Intervention de Marta de Cidrac

Réunion du 7 février 2023 à 14h30
Commerce extérieur : l'urgence d'une stratégie publique pour nos entreprises — Débat sur les conclusions d'un rapport d'information de la délégation sénatoriale aux entreprises

Photo de Marta de CidracMarta de Cidrac :

Madame la présidente, monsieur le ministre, mes chers collègues, le lent déclin de notre balance commerciale porte en lui nombre des maux qui affectent l’économie française depuis plusieurs décennies : désindustrialisation, fiscalité écrasante sur la production et la transmission d’entreprises, manque d’intermédiaires entre petites ou moyennes entreprises et entreprises du CAC 40, lourdeurs et complexités administratives.

Bref, nous traînons ces fers aux pieds depuis bien trop longtemps, et je me réjouis que nos collègues de la délégation aux entreprises se soient penchés sur ce problème.

Je salue ainsi le travail des rapporteurs, qui a pu aboutir à des propositions concrètes, lesquelles, je l’espère, seront entendues et encouragées, car le constat est sévère, mais hélas réaliste : la France n’exporte pas assez ! Les chiffres, particulièrement mauvais ces dernières années, parlent d’eux-mêmes.

Le déficit commercial, de 84 milliards d’euros en 2021, atteindra le chiffre record de 160 milliards d’euros en 2022. Dans la période pré-covid, il était solidement ancré autour des 60 milliards d’euros, avec un plongeon significatif de 15 milliards d’euros de déficit supplémentaire entre 2016 et 2017.

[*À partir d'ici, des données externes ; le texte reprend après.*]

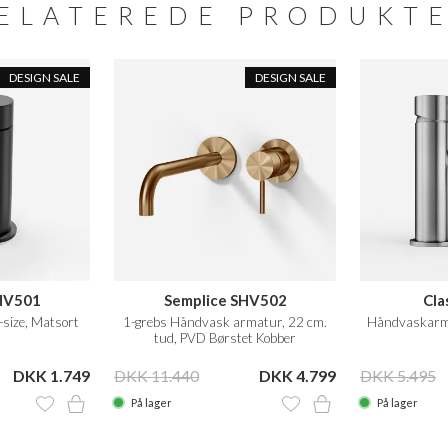
ELATEREDE PRODUKT
DESIGN SALE
DESIGN SALE
HV501
Semplice SHV502
Cla
size, Matsort
1-grebs Håndvask armatur, 22 cm.
Håndvaskarma
tud, PVD Børstet Kobber
DKK 1.749
DKK 11.440
DKK 4.799
DKK 5.495
På lager
På lager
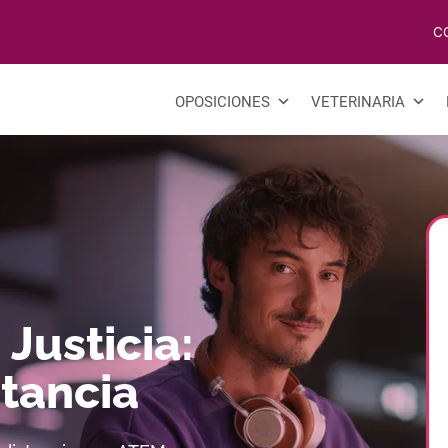
C
OPOSICIONES
VETERINARIA
Justicia:
stancia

À la racine de ce mal français, il y a la faible part de l’industrie dans le produit intérieur brut. Et elle n’a cessé de plonger : aujourd’hui, elle n’est que de 13, 5 %, quand la moyenne européenne se situe autour de 15 %. Pour rappel, ce ratio est de 24, 2 % en Allemagne, de 19, 6 % en Italie et de 15, 8 % en Espagne. Vous trouverez tous ces chiffres dans l’excellent rapport de mes collègues Florence Blatrix Contat, Jean Hingray et Vincent Segouin.

Revenons quelques années en arrière, lorsque certains théoriciens de l’économie prédisaient que « ce monde qui vient » serait celui des services et non plus celui de l’industrie, avec cette idée folle, relayée par les mêmes auteurs, que les pays développés devaient délocaliser leurs productions à l’étranger pour ne garder que les services.

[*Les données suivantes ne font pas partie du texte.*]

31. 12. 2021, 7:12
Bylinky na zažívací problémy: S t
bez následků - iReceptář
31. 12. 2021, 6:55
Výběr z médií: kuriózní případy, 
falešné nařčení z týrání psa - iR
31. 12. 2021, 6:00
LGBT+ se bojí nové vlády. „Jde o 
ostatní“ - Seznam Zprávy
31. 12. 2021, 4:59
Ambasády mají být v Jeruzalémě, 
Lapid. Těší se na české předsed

Malheureusement, chacun a pu constater l’hémorragie qui a suivi. Notre industrie a payé un lourd tribut à ces idées mortifères, perdant 10 points dans la part du PIB qu’elle occupait. Pour mémoire, mes chers collègues, le déficit commercial de la France était jusqu’alors inférieur à celui de l’Allemagne.

Exemple symptomatique, comment expliquer que, aujourd’hui, les constructeurs automobiles français, parmi les plus importants au monde, pèsent si peu dans les exportations nationales ?

Notre industrie automobile s’est délocalisée depuis vingt ans, attirée par le coût attractif de la main-d’œuvre étrangère. Dans le même temps, l’industrie automobile allemande s’est appuyée sur les anciens pays d’Europe centrale et orientale, devenus leur « arrière-boutique », tout en conservant un assemblage final en Allemagne. C’est donc du Made in Germany.

Résultat, notre balance commerciale automobile n’a plus été excédentaire depuis 2004 et – comble de l’ironie – certains constructeurs français sont devenus importateurs sur le marché national. Nous devons être interpellés par ces exemples, que l’on pourrait multiplier dans bien des domaines pour les dernières décennies.

De ce triste constat, un autre découle : les productions étrangères affluent maintenant en quantité sur le territoire national ; nous sommes devenus un pays d’importation de denrées et de produits du bout du monde, dans des emballages du bout du monde.

Notre déficit commercial n’évalue pas cette donnée, mais nous importons les déchets de demain, ceux-là mêmes qui n’ont créé ni emplois, ni richesse, ni savoir-faire dans notre pays.

Monsieur le ministre, je plaide pour que nos politiques publiques prennent conscience de ce fait d’importance et soutiennent la création d’une puissante filière industrielle française compétitive et innovante de traitement des déchets.